Stored records:
━━━━━━━━━━━━━━━━

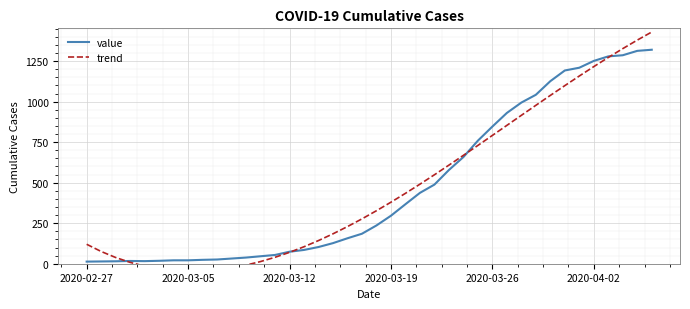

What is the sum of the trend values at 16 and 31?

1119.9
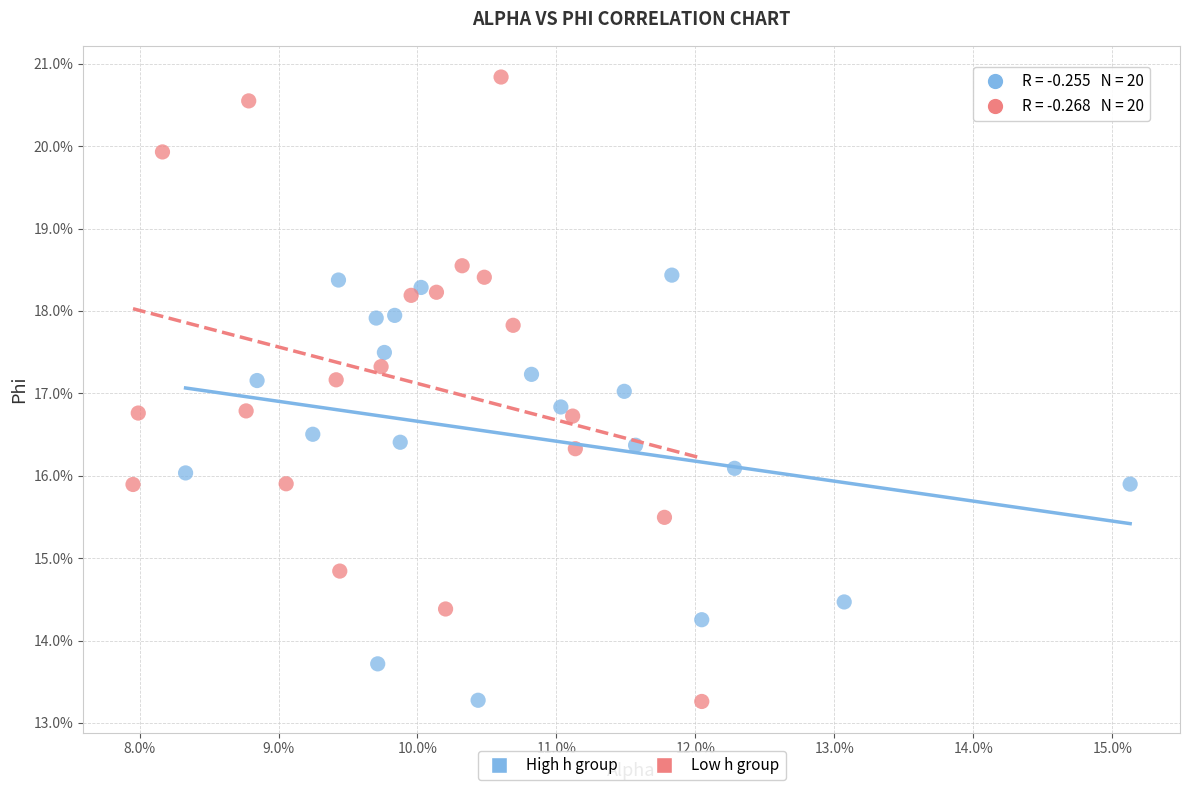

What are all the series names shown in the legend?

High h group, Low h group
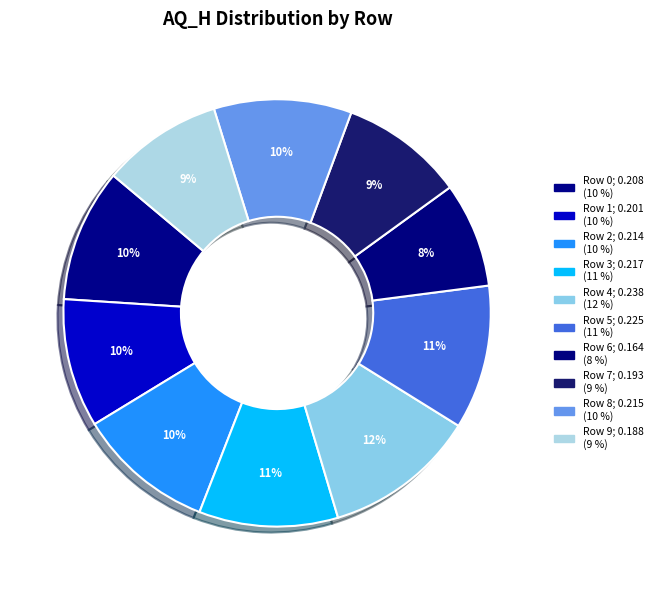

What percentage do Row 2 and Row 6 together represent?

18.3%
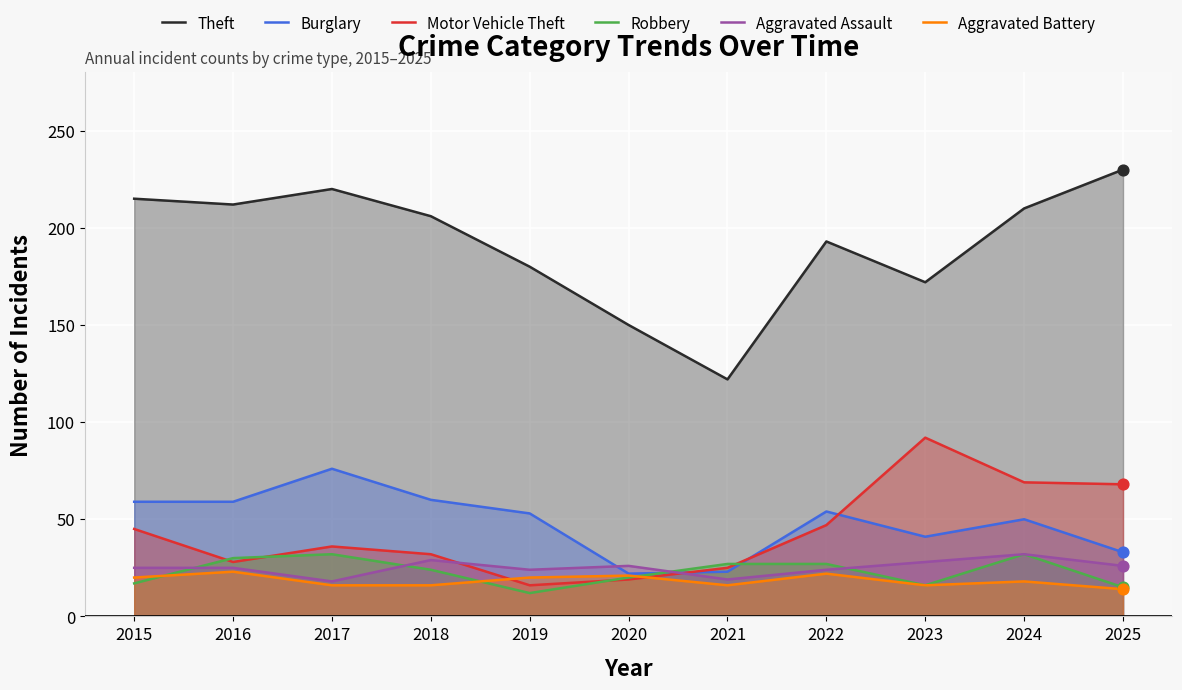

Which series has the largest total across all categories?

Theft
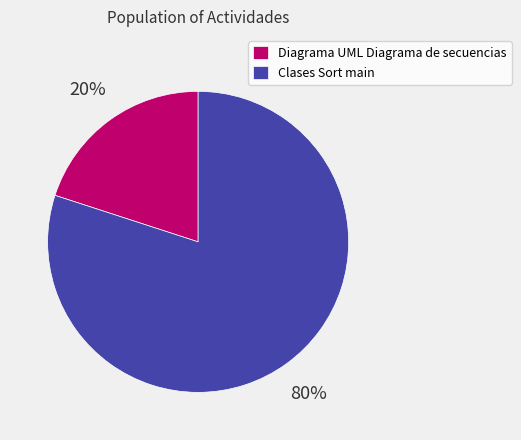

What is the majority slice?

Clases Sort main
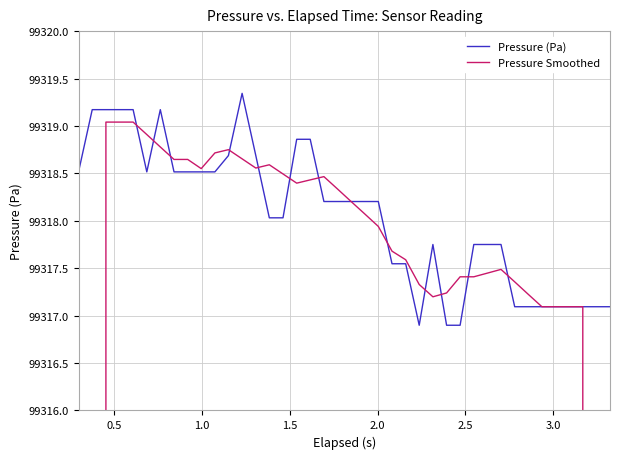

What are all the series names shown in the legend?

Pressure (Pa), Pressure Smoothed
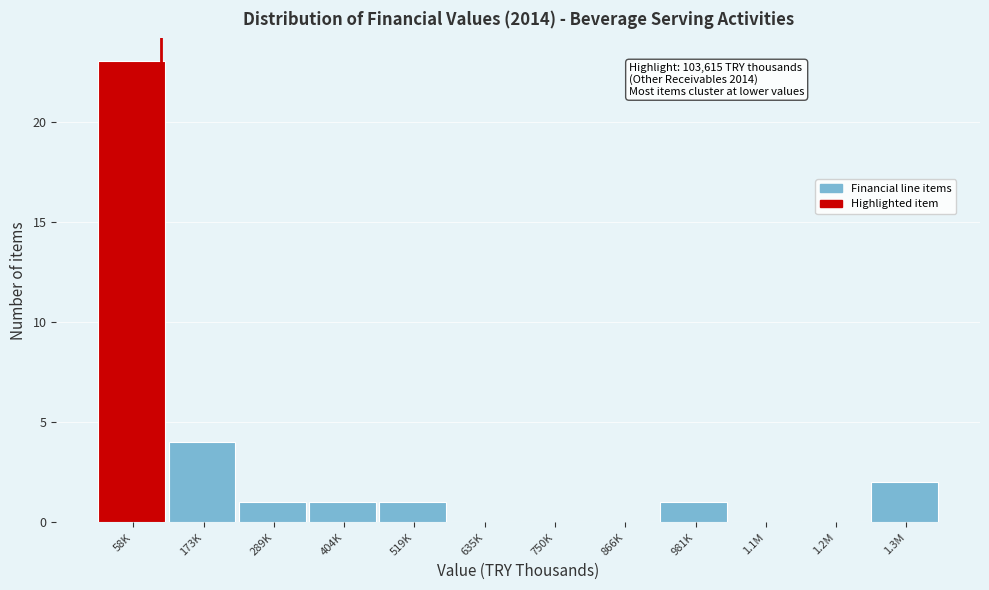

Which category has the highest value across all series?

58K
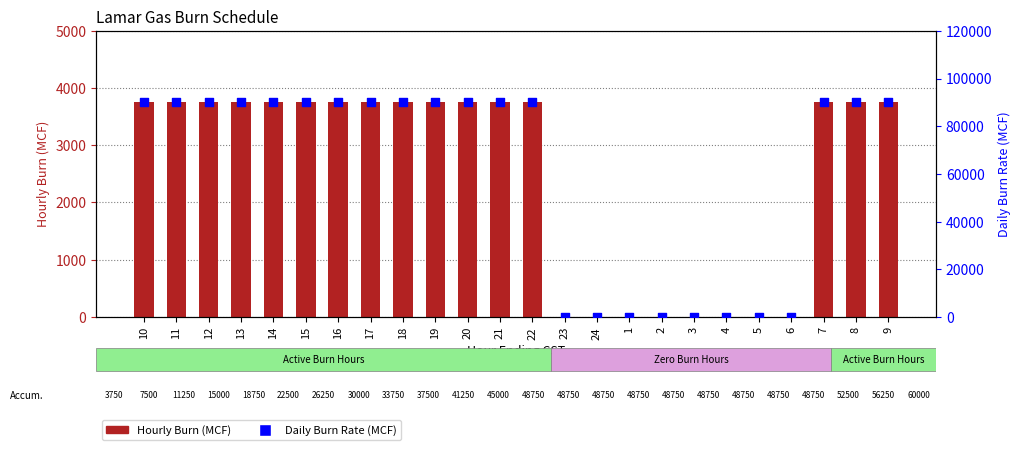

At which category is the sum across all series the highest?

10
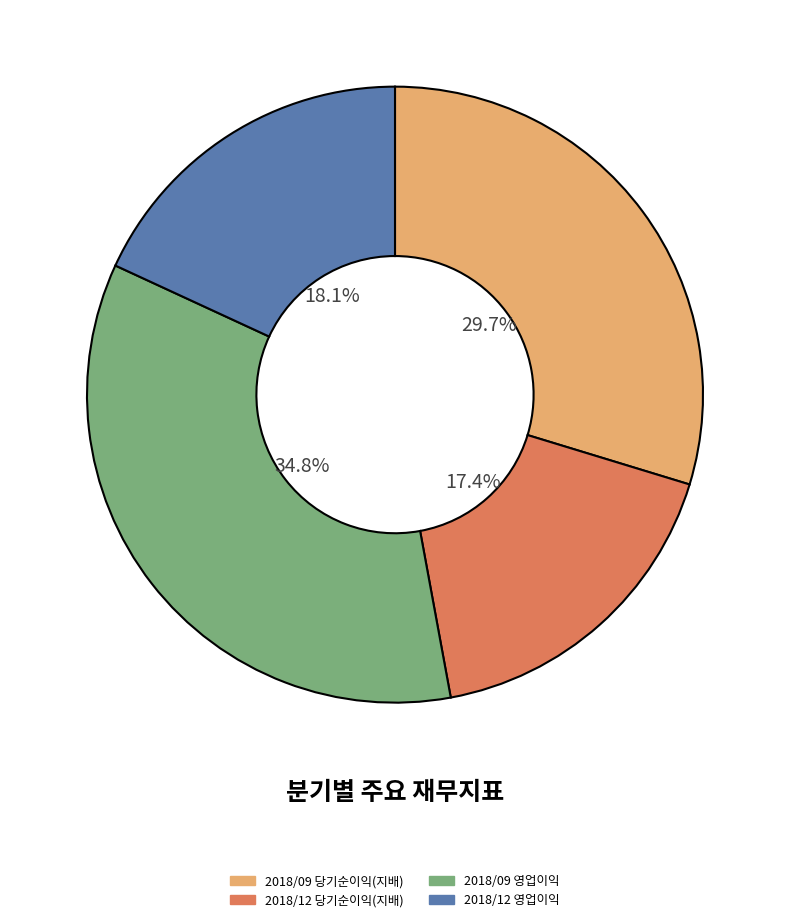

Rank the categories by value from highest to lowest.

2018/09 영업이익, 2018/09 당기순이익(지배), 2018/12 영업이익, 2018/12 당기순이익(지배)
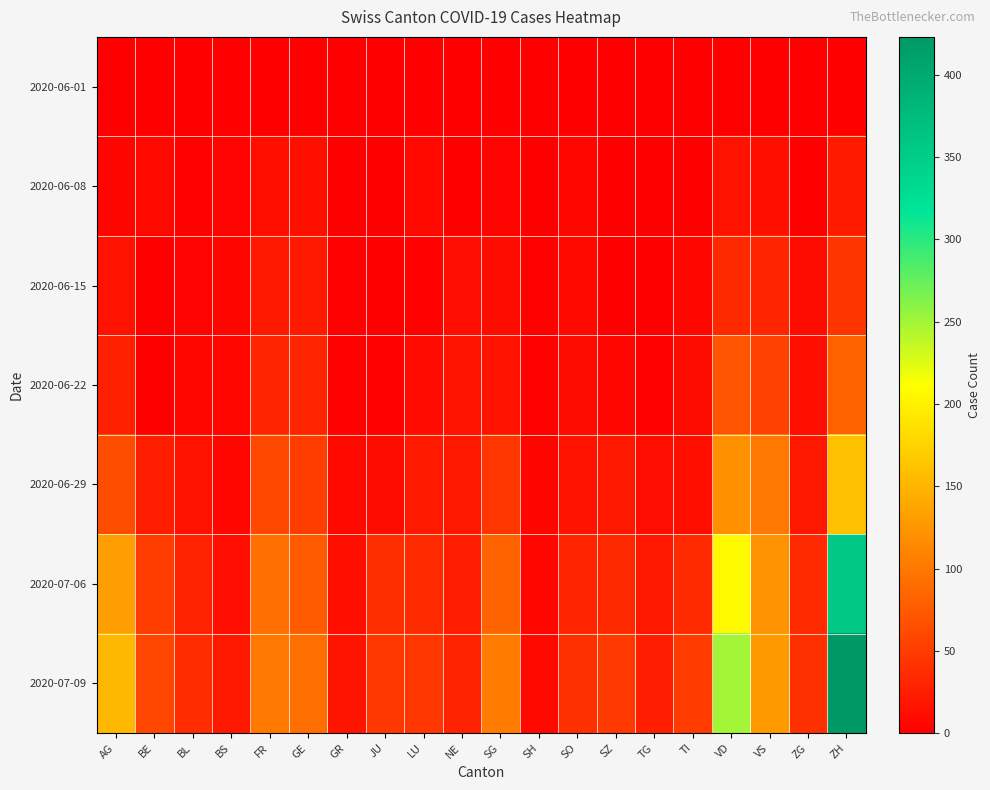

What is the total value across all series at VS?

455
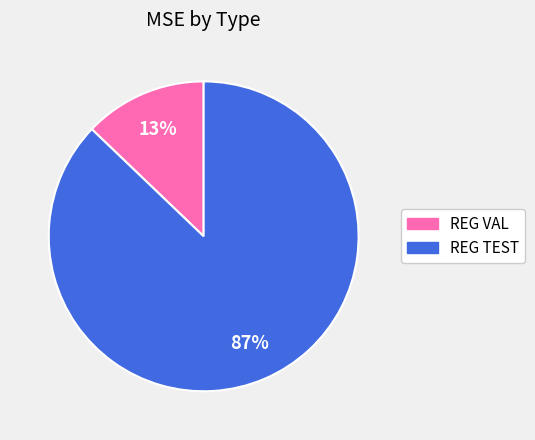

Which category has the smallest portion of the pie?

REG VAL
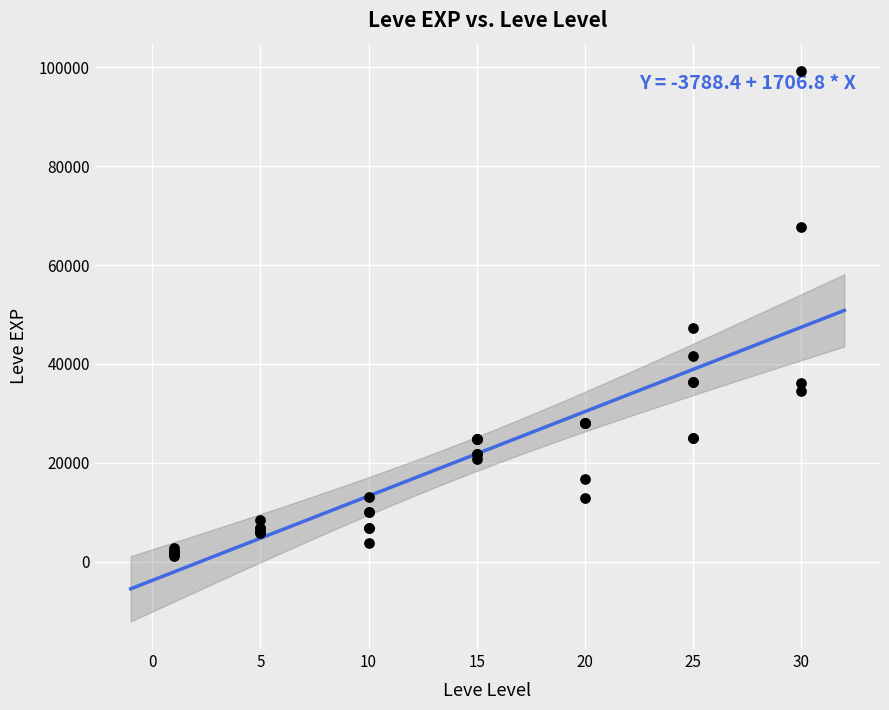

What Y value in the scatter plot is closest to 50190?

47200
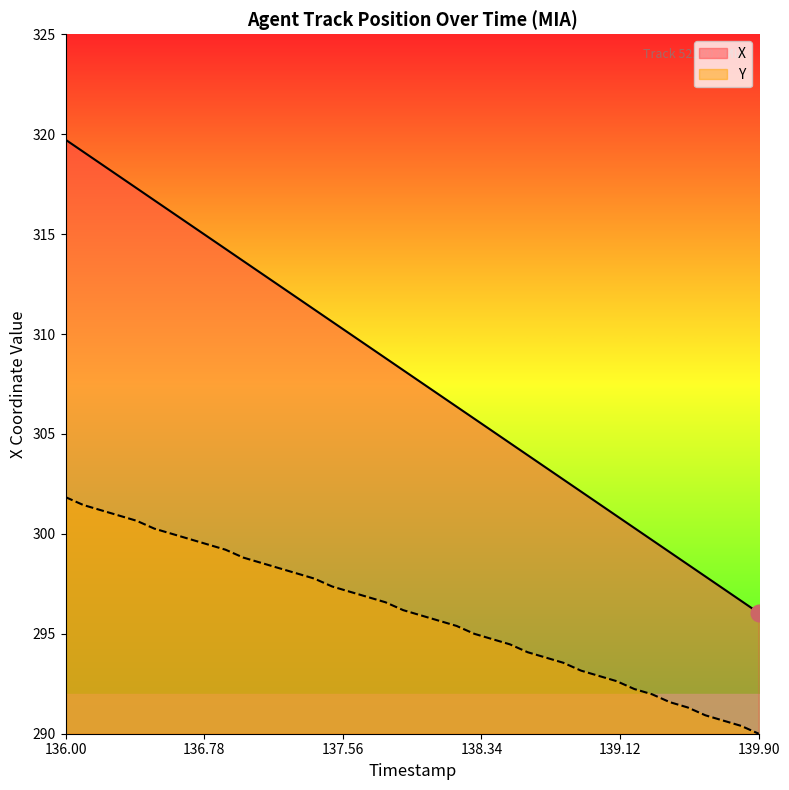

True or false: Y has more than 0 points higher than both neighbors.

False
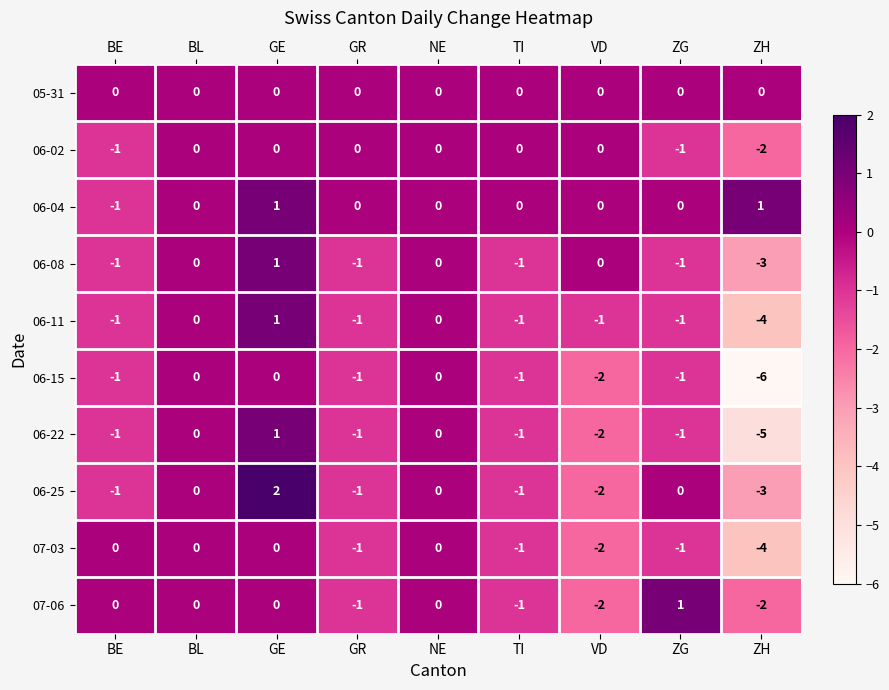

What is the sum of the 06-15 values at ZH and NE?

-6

━━━━━━━━━━━━━━━━

▸ WHAT THIS TASK INVOLVES
Put each non-blank line of the rows above into a Markdown table with the columns No and Line, numbering the lines in order. Leave out the picture lines.

▸ TASK RESPONSE
| No | Line |
|---|---|
| 1 | What is the sum of the trend values at 16 and 31? |
| 2 | 1119.9 |
| 3 | What are all the series names shown in the legend? |
| 4 | High h group, Low h group |
| 5 | What percentage do Row 2 and Row 6 together represent? |
| 6 | 18.3% |
| 7 | Which series has the largest total across all categories? |
| 8 | Theft |
| 9 | What is the majority slice? |
| 10 | Clases Sort main |
| 11 | What are all the series names shown in the legend? |
| 12 | Pressure (Pa), Pressure Smoothed |
| 13 | Which category has the highest value across all series? |
| 14 | 58K |
| 15 | At which category is the sum across all series the highest? |
| 16 | 10 |
| 17 | Rank the categories by value from highest to lowest. |
| 18 | 2018/09 영업이익, 2018/09 당기순이익(지배), 2018/12 영업이익, 2018/12 당기순이익(지배) |
| 19 | What is the total value across all series at VS? |
| 20 | 455 |
| 21 | Which category has the smallest portion of the pie? |
| 22 | REG VAL |
| 23 | What Y value in the scatter plot is closest to 50190? |
| 24 | 47200 |
| 25 | True or false: Y has more than 0 points higher than both neighbors. |
| 26 | False |
| 27 | What is the sum of the 06-15 values at ZH and NE? |
| 28 | -6 |